> [Text excerpt]:

▼

Print Friendly, PDF & Email

Measles outbreaks in USA

Topic covered:

Issues related to health.

 

Measles outbreaks in USA

 

What to study?

For prelims: Measles- causes, symptoms, spread and vaccines.

For mains: can India be blamed for the Measles outbreak in the US, what needs to be done?

 

Context: United States (US) is in the middle of its worst measles outbreaks since last 25 years. A paper, published in the Lancet, places India among seven countries that pose high risk for spread of the disease.

 

Observations made in the report:

  • The rise of measles in US is mainly because of two things- one, Reintroduction of the virus at individual localities through travel from countries experiencing outbreaks and two, low vaccination rates fueled by non-medical exemptions (NMEs).
  • These outbreaks are linked to travelers who brought measles back from other countries such as Israel, Ukraine and the Philippines — where large measles outbreaks are occurring.

 

The top countries ordered by risk (of spreading measles) posed are: India, China, Mexico, Japan, Ukraine, Philippines, and Thailand.

▲

> [What is required]: Can you pick up the text on measles outbreaks in the US right after its last sentence and carry it forward?

> [Raw data]:

▼

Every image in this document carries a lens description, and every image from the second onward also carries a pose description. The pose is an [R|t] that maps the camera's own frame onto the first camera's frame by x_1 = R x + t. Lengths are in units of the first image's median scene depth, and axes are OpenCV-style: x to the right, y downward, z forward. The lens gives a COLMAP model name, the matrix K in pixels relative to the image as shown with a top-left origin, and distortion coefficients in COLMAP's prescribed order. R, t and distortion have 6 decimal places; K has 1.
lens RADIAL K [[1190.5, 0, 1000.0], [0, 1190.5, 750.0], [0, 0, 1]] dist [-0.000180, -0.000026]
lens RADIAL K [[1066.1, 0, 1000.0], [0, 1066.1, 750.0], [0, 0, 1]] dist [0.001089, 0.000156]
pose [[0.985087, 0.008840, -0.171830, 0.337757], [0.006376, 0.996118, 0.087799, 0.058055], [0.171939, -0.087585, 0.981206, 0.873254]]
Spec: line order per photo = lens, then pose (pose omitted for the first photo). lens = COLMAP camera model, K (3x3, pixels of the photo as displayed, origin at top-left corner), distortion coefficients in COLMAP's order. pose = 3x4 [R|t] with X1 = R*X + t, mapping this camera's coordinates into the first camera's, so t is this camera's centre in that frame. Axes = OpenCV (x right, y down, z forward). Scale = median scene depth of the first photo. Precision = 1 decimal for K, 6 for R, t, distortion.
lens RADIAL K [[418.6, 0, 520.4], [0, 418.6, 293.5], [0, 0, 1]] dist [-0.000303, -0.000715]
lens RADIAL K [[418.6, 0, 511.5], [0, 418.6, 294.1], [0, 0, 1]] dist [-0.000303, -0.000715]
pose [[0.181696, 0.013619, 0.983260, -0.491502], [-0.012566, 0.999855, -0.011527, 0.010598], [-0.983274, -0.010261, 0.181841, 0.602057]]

▲

> [Exercise result]:
Measures suggested by the study:

Surveillance should be directed towards countries with high incoming passenger volume. Additionally, measures to improve public health in these countries should be considered. For instance, foundations that are committed to global health enhancement could allocate funding for vaccination efforts in these countries.

 

About Measles:

What is It? Measles is a highly contagious viral disease. It remains an important cause of death among young children globally, despite the availability of a safe and effective vaccine.

Spread: Measles is transmitted via droplets from the nose, mouth or throat of infected persons.

Initial symptoms, which usually appear 10–12 days after infection, include high fever, a runny nose, bloodshot eyes, and tiny white spots on the inside of the mouth. Several days later, a rash develops, starting on the face and upper neck and gradually spreading downwards.

Vulnerability: Severe measles is more likely among poorly nourished young children, especially those with insufficient vitamin A, or whose immune systems have been weakened by HIV/AIDS or other diseases.

The most serious complications include blindness, encephalitis (an infection that causes brain swelling), severe diarrhoea and related dehydration, and severe respiratory infections such as pneumonia.

Prevention: Routine measles vaccination for children, combined with mass immunization campaigns in countries with low routine coverage, are key public health strategies to reduce global measles deaths.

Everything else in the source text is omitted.